His eyes dwelt on her for a moment. Then he said in a matter-of-fact voice.

“You're a very good caddy. I expect we ought to be going on again.”

They went on. Elizabeth's head swam and her hands shook. Every time she dragged her load of earth along the passage she said to herself, “Just this one, and then I'll tell him I can't go on.” But when she came back with the empty sacking the words repeated themselves, and her shaking hands began to gather the earth and pile it on the sack. She came to a dazed state in which she only knew that she mustn't fail Stephen. She must pile the earth, and drag the sack, and spread the earth, and go back again for more—pile, drag, spread, and back again—pile, drag, spread—pile, drag, spread.

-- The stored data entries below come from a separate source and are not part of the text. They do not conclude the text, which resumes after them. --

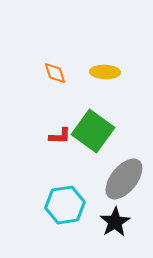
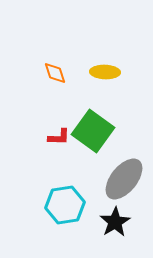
red L-shape: moved 1 px left, 1 px down
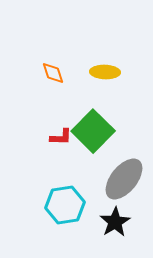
orange diamond: moved 2 px left
green square: rotated 9 degrees clockwise
red L-shape: moved 2 px right
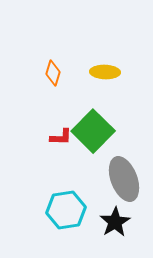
orange diamond: rotated 35 degrees clockwise
gray ellipse: rotated 60 degrees counterclockwise
cyan hexagon: moved 1 px right, 5 px down
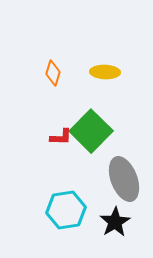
green square: moved 2 px left
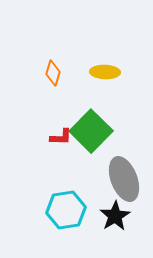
black star: moved 6 px up
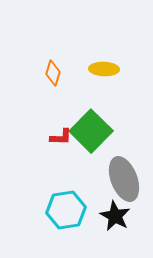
yellow ellipse: moved 1 px left, 3 px up
black star: rotated 12 degrees counterclockwise
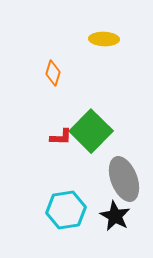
yellow ellipse: moved 30 px up
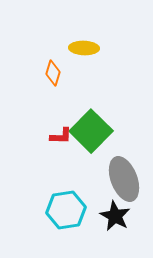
yellow ellipse: moved 20 px left, 9 px down
red L-shape: moved 1 px up
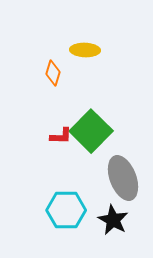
yellow ellipse: moved 1 px right, 2 px down
gray ellipse: moved 1 px left, 1 px up
cyan hexagon: rotated 9 degrees clockwise
black star: moved 2 px left, 4 px down
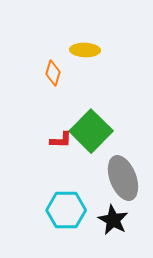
red L-shape: moved 4 px down
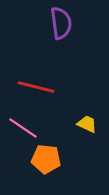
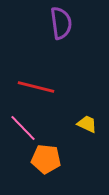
pink line: rotated 12 degrees clockwise
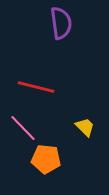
yellow trapezoid: moved 2 px left, 3 px down; rotated 20 degrees clockwise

Sharp through the daze in which she moved cut Stephen's voice:

“We're through!”

She must have been standing with the empty sack in her hands, because when he came climbing back across the rubble, the sack had just fallen in a heap at her feet. Her hands were still stretched out as if they held it, but her eyes were blank. She did not see him, because the passage was suddenly full of mist, but she felt his arms come round her and swing her off her feet.

“Elizabeth—we're through! It's going to be all right. I say, you're not going to faint—not now—not when it's going to be all right?
Elizabeth!

Elizabeth let her head fall on his shoulder. She was no longer faint. The mist had cleared. Her heart was beating wildly. If she said that she wasn't going to faint, Stephen would put her down—or would he? She wasn't sure. She didn't want him to put her down. She drew a long sighing breath.

“Elizabeth—”

She turned her head a little. There was a torn and gritty blouse under her cheek. Stephen's eyes looked into hers. They held a triumphant sparkle.